§ WHAT YOU SHOULD DO: The full set of entries needs to be reproduced exactly.

§ RECORDS SHOWN:
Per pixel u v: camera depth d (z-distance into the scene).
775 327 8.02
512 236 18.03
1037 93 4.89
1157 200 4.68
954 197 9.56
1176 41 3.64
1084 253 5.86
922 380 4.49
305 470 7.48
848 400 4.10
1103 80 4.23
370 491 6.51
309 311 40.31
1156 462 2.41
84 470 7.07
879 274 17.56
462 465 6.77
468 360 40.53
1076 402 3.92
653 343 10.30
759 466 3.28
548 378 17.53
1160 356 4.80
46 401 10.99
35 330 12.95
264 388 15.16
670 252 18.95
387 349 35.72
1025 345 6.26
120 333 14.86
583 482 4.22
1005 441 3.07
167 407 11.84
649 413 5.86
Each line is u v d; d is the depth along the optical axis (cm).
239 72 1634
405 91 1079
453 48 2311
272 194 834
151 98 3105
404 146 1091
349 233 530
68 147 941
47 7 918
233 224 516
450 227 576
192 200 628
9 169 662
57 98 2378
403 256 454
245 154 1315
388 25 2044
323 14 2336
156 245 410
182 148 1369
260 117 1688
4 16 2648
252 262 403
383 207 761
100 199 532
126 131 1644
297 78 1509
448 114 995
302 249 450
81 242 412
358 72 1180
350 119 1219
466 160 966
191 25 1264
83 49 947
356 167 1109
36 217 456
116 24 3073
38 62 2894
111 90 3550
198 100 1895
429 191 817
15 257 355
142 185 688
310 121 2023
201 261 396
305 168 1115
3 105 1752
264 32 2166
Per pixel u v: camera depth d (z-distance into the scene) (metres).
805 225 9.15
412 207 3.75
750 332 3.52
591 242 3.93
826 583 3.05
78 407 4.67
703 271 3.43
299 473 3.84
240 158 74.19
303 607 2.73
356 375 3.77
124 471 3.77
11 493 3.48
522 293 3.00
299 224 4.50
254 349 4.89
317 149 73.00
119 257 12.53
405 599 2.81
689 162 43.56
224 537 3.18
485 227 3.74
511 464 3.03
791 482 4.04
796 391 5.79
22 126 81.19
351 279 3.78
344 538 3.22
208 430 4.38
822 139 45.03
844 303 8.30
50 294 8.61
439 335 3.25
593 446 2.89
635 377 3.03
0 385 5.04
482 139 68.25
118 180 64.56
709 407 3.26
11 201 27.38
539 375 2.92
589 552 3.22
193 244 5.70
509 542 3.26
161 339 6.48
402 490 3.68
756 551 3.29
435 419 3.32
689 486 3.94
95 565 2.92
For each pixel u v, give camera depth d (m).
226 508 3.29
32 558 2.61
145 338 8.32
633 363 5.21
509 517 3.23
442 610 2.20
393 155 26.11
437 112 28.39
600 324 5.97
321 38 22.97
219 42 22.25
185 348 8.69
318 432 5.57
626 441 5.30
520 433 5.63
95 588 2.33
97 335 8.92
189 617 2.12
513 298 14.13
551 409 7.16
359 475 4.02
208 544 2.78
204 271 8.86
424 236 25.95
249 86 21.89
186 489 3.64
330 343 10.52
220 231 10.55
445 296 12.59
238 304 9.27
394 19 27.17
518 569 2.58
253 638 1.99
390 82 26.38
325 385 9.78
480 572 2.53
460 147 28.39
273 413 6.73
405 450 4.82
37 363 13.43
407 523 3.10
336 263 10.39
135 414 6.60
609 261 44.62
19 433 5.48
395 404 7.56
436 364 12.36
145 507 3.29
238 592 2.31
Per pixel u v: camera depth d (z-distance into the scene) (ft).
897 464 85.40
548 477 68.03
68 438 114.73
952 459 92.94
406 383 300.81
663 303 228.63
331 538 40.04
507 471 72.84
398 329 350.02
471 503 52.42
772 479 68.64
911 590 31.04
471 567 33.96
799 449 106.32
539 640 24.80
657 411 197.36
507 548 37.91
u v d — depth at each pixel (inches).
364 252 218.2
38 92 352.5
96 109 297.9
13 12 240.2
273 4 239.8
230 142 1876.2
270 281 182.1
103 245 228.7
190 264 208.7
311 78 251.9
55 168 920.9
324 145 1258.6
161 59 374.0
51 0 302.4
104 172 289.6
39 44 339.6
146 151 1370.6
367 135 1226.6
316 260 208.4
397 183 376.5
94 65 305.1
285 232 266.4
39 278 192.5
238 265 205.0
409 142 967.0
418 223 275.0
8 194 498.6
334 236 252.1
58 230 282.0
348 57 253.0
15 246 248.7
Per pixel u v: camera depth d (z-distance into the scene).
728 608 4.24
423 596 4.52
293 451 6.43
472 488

§ REPLY TO THE EXERCISE:
Per pixel u v: camera depth d (z-distance into the scene).
775 327 8.02
512 236 18.03
1037 93 4.89
1157 200 4.68
954 197 9.56
1176 41 3.64
1084 253 5.86
922 380 4.49
305 470 7.48
848 400 4.10
1103 80 4.23
370 491 6.51
309 311 40.31
1156 462 2.41
84 470 7.07
879 274 17.56
462 465 6.77
468 360 40.53
1076 402 3.92
653 343 10.30
759 466 3.28
548 378 17.53
1160 356 4.80
46 401 10.99
35 330 12.95
264 388 15.16
670 252 18.95
387 349 35.72
1025 345 6.26
120 333 14.86
583 482 4.22
1005 441 3.07
167 407 11.84
649 413 5.86
Each line is u v d; d is the depth along the optical axis (cm).
239 72 1634
405 91 1079
453 48 2311
272 194 834
151 98 3105
404 146 1091
349 233 530
68 147 941
47 7 918
233 224 516
450 227 576
192 200 628
9 169 662
57 98 2378
403 256 454
245 154 1315
388 25 2044
323 14 2336
156 245 410
182 148 1369
260 117 1688
4 16 2648
252 262 403
383 207 761
100 199 532
126 131 1644
297 78 1509
448 114 995
302 249 450
81 242 412
358 72 1180
350 119 1219
466 160 966
191 25 1264
83 49 947
356 167 1109
36 217 456
116 24 3073
38 62 2894
111 90 3550
198 100 1895
429 191 817
15 257 355
142 185 688
310 121 2023
201 261 396
305 168 1115
3 105 1752
264 32 2166
Per pixel u v: camera depth d (z-distance into the scene) (metres).
805 225 9.15
412 207 3.75
750 332 3.52
591 242 3.93
826 583 3.05
78 407 4.67
703 271 3.43
299 473 3.84
240 158 74.19
303 607 2.73
356 375 3.77
124 471 3.77
11 493 3.48
522 293 3.00
299 224 4.50
254 349 4.89
317 149 73.00
119 257 12.53
405 599 2.81
689 162 43.56
224 537 3.18
485 227 3.74
511 464 3.03
791 482 4.04
796 391 5.79
22 126 81.19
351 279 3.78
344 538 3.22
208 430 4.38
822 139 45.03
844 303 8.30
50 294 8.61
439 335 3.25
593 446 2.89
635 377 3.03
0 385 5.04
482 139 68.25
118 180 64.56
709 407 3.26
11 201 27.38
539 375 2.92
589 552 3.22
193 244 5.70
509 542 3.26
161 339 6.48
402 490 3.68
756 551 3.29
435 419 3.32
689 486 3.94
95 565 2.92
For each pixel u v, give camera depth d (m).
226 508 3.29
32 558 2.61
145 338 8.32
633 363 5.21
509 517 3.23
442 610 2.20
393 155 26.11
437 112 28.39
600 324 5.97
321 38 22.97
219 42 22.25
185 348 8.69
318 432 5.57
626 441 5.30
520 433 5.63
95 588 2.33
97 335 8.92
189 617 2.12
513 298 14.13
551 409 7.16
359 475 4.02
208 544 2.78
204 271 8.86
424 236 25.95
249 86 21.89
186 489 3.64
330 343 10.52
220 231 10.55
445 296 12.59
238 304 9.27
394 19 27.17
518 569 2.58
253 638 1.99
390 82 26.38
325 385 9.78
480 572 2.53
460 147 28.39
273 413 6.73
405 450 4.82
37 363 13.43
407 523 3.10
336 263 10.39
135 414 6.60
609 261 44.62
19 433 5.48
395 404 7.56
436 364 12.36
145 507 3.29
238 592 2.31
Per pixel u v: camera depth d (z-distance into the scene) (ft).
897 464 85.40
548 477 68.03
68 438 114.73
952 459 92.94
406 383 300.81
663 303 228.63
331 538 40.04
507 471 72.84
398 329 350.02
471 503 52.42
772 479 68.64
911 590 31.04
471 567 33.96
799 449 106.32
539 640 24.80
657 411 197.36
507 548 37.91
u v d — depth at each pixel (inches).
364 252 218.2
38 92 352.5
96 109 297.9
13 12 240.2
273 4 239.8
230 142 1876.2
270 281 182.1
103 245 228.7
190 264 208.7
311 78 251.9
55 168 920.9
324 145 1258.6
161 59 374.0
51 0 302.4
104 172 289.6
39 44 339.6
146 151 1370.6
367 135 1226.6
316 260 208.4
397 183 376.5
94 65 305.1
285 232 266.4
39 278 192.5
238 265 205.0
409 142 967.0
418 223 275.0
8 194 498.6
334 236 252.1
58 230 282.0
348 57 253.0
15 246 248.7
Per pixel u v: camera depth d (z-distance into the scene).
728 608 4.24
423 596 4.52
293 451 6.43
472 488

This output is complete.